Against the yen, the dollar was down 0.1 percent on the day at 86.19 yen, having bounced from an eight-month low of 85.32 yen hit on Wednesday.

Traders said the greenback's ability to hold above the psychologically and technically key 85 yen level lightened the risk of dollar/yen dropping to a 15-year low below the November trough at 84.82 yen, at least until the monthly U.S. jobs data, which is seen setting the dollar's near-term direction.

A decline beyond the November milestone could open the way for the greenback to slide to an all-time low below 80 yen, hit 15 years ago, traders said.

Dealers are wary that a tumble to a 15-year low would finally prompt the Ministry of Finance into taking action on the currency's strength, which is hurting Japanese exports, shares and the export-dependent economy.

Players feel they have sold the dollar a bit too much before the U.S. jobs data, and are buying back the currency a little, said a senior trader at a Japanese trust bank.
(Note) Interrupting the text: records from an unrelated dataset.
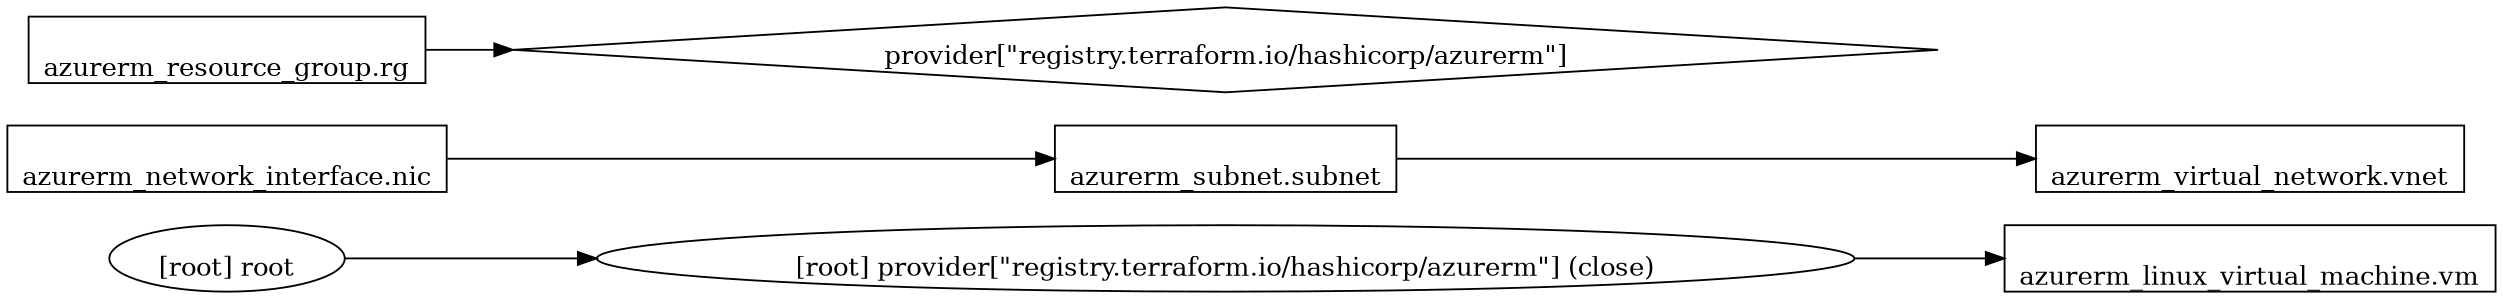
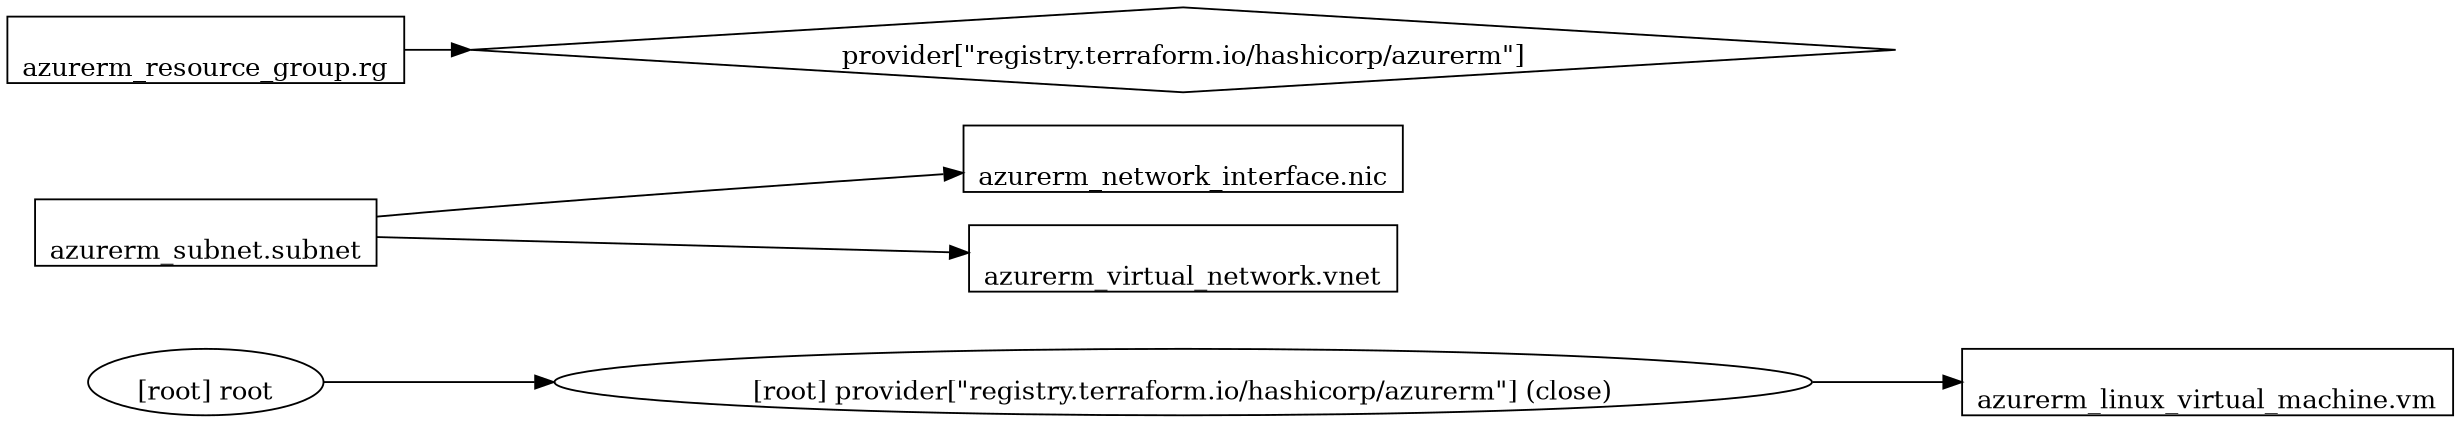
  digraph {
    compound=true
    newrank=true
    rankdir=LR
    node [labelloc=b shape=box]
    n1 [label="azurerm_linux_virtual_machine.vm" shape="bo\nx"]
    n2 [label="azurerm_network_interface.nic"]
    n3 [label="azurerm_subnet.subnet"]
    n4 [label="azurerm_resource_group.rg"]
    n5 [label="provider[\"registry.terraform.io/hashicorp/azurerm\"]" shape=diamond]
    n6 [label="azurerm_virtual_network.vnet"]
    "[root] provider[\"registry.terraform.io/hashicorp/azurerm\"] (close)" [shape=""]
    "[root] root" [shape=""]
    subgraph sub_1 {
      n1
      n2
      n3
      n4
      n5
      n6
      "[root] provider[\"registry.terraform.io/hashicorp/azurerm\"] (close)"
      "[root] root"
    }
-   n2 -> n3
+   n3 -> n2
    n3 -> n6
    n4 -> n5
    "[root] provider[\"registry.terraform.io/hashicorp/azurerm\"] (close)" -> n1
    "[root] root" -> "[root] provider[\"registry.terraform.io/hashicorp/azurerm\"] (close)"
  }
But the trader said the dollar remained on a downward trend in the longer term, weighed by persistent speculation that the Federal Reserve may further relax its monetary policy to help the U.S. economic recovery which is feared to be losing steam.
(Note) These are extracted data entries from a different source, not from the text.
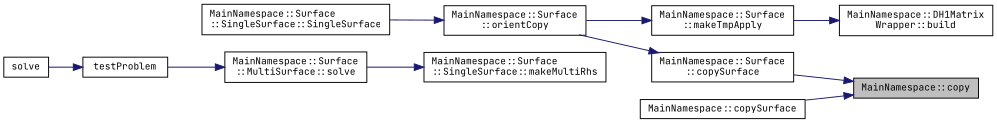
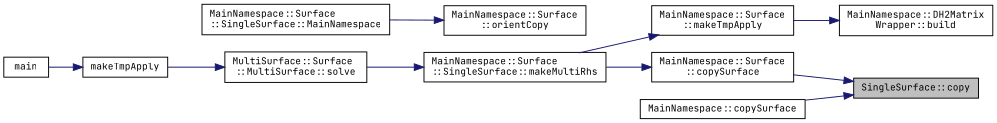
  digraph {
    fontname="JetBrains Mono"
    rankdir=RL
    node [color=black fillcolor=white fontname="JetBrains Mono" fontsize=10 shape=record style=filled]
    edge [color=midnightblue dir=back fontname="JetBrains Mono" fontsize=10 labelfontname=Helvetica labelfontsize=10 style=solid]
-   n1 [fillcolor=grey75 fontcolor=black height=0.2 label="MainNamespace::copy" width=0.4]
+   n1 [fillcolor=grey75 fontcolor=black height=0.2 label="SingleSurface::copy" width=0.4]
    n2 [height=0.2 label="MainNamespace::Surface\l::copySurface" width=0.4]
    n3 [height=0.2 label="MainNamespace::copySurface" width=0.4]
    n4 [height=0.2 label="MainNamespace::Surface\l::orientCopy" width=0.4]
-   n5 [height=0.2 label="MainNamespace::Surface\l::SingleSurface::SingleSurface" width=0.4]
-   n6 [height=0.2 label="MainNamespace::DH1Matrix\lWrapper::build" width=0.4]
+   n5 [height=0.2 label="MainNamespace::Surface\l::SingleSurface::MainNamespace" width=0.4]
+   n6 [height=0.2 label="MainNamespace::DH2Matrix\lWrapper::build" width=0.4]
    n7 [height=0.2 label="MainNamespace::Surface\l::makeTmpApply" width=0.4]
    n8 [height=0.2 label="MainNamespace::Surface\l::SingleSurface::makeMultiRhs" width=0.4]
-   n9 [height=0.2 label="MainNamespace::Surface\l::MultiSurface::solve" width=0.4]
-   n10 [height=0.2 label=testProblem width=0.4]
-   n11 [height=0.2 label=solve width=0.4]
+   n9 [height=0.2 label="MultiSurface::Surface\l::MultiSurface::solve" width=0.4]
+   n10 [height=0.2 label=makeTmpApply width=0.4]
+   n11 [height=0.2 label=main width=0.4]
    n1 -> n2
    n1 -> n3
-   n2 -> n4
+   n2 -> n8
    n4 -> n5
    n6 -> n7
-   n7 -> n4
+   n7 -> n8
    n8 -> n9
    n9 -> n10
    n10 -> n11
  }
Also, the dollar's growing role as a carry trade funding currency points to a further slide.

The dollar index .DXY edged up 0.1 percent to 80.983, putting it back above its 200-day moving average at 80.768. However, it still needs to get past 81.650 to break the bear trend of the past seven weeks, and otherwise risks a fall to its April low of 80.031.
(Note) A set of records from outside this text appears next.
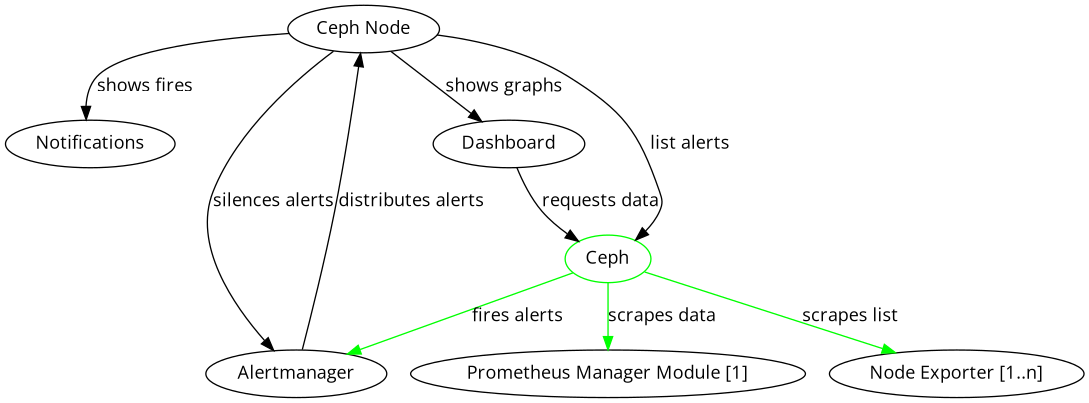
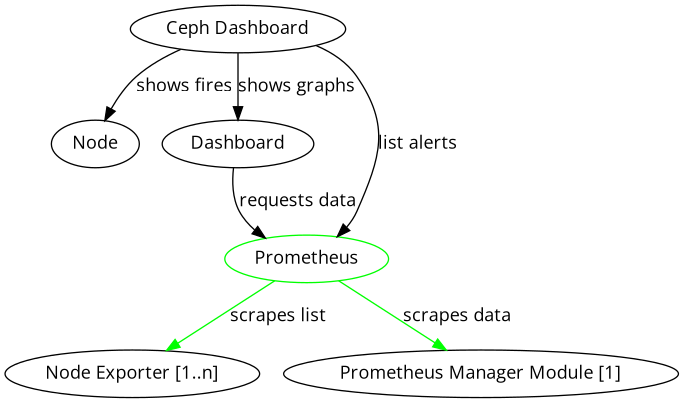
  digraph {
    fontname="Open Sans"
    rankdir=TB
    node [fontname="Open Sans"]
    edge [fontname="Open Sans"]
-   "Ceph Dashboard" [label="Ceph Node"]
-   Notifications
-   Alertmanager
+   "Ceph Dashboard"
+   Notifications [label="Node"]
    n4 [label=Dashboard]
-   Prometheus [color=green label=Ceph]
+   Prometheus [color=green]
    "Node Exporter [1..n]"
    "Prometheus Manager Module [1]"
    "Ceph Dashboard" -> Notifications [label="shows fires"]
-   "Ceph Dashboard" -> Alertmanager [label="silences alerts"]
    "Ceph Dashboard" -> n4 [label="shows graphs"]
    "Ceph Dashboard" -> Prometheus [label="list alerts"]
-   Alertmanager -> "Ceph Dashboard" [label="distributes alerts"]
    n4 -> Prometheus [label="requests data"]
-   Prometheus -> Alertmanager [color=green label="fires alerts"]
    Prometheus -> "Node Exporter [1..n]" [color=green label="scrapes list"]
    Prometheus -> "Prometheus Manager Module [1]" [color=green label="scrapes data"]
  }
The euro was down 0.1 percent from late U.S. trade at $1.3152, having slid from a three-month peak of $1.3262 struck on Tuesday. Traders reported good support in the $1.3140/50 area and more at $1.3107.


One standout was strength in currencies leveraged to world growth and commodity prices, such as the Australian and Canadian dollars, suggesting a lightening of the recent gloom over the global outlook.

The Canadian dollar extended gains against the greenback, while the Australian dollar dipped but hovered near a three-month high hit the previous day.

The catalyst was an unexpected improvement in the ISM index of the U.S. service sector which nudged up to 54.3 in July, pointing to a faster rate of expansion.

So not only is the services sector -- the vast bulk of most modern economies -- expanding, it is doing so at a faster pace, said Adam Carr, a senior economist at broker ICAP.

That helped to counter talk that the Fed might take further steps into quantitative easing at its policy meeting next week and pulled Treasury yields up from record lows.

Commodities are telling us that this global recovery has reasonable momentum, said Carr, noting iron ore prices had risen around 20 percent in the past month, while copper was up 16 percent and wheat up 40 percent.

That helped to lift the Australian dollar to a three-month high at $0.9184 on Wednesday, while the U.S. dollar slid the previous day to its lowest against the Canadian currency in six weeks at C$1.0163.

On Thursday, the Aussie slipped 0.3 percent to $0.9146. The U.S. dollar was down 0.1 percent to C$1.0170.

Bucking the trend was the New Zealand dollar, which took a spill early on Thursday after local jobless data proved far weaker than expected, prompting markets to scale back expectations for more interest rate rises this year.

The currency sank 1 percent to $0.7282.

The European Central Bank and the Bank of England hold meetings later on Thursday, although no policy changes are expected.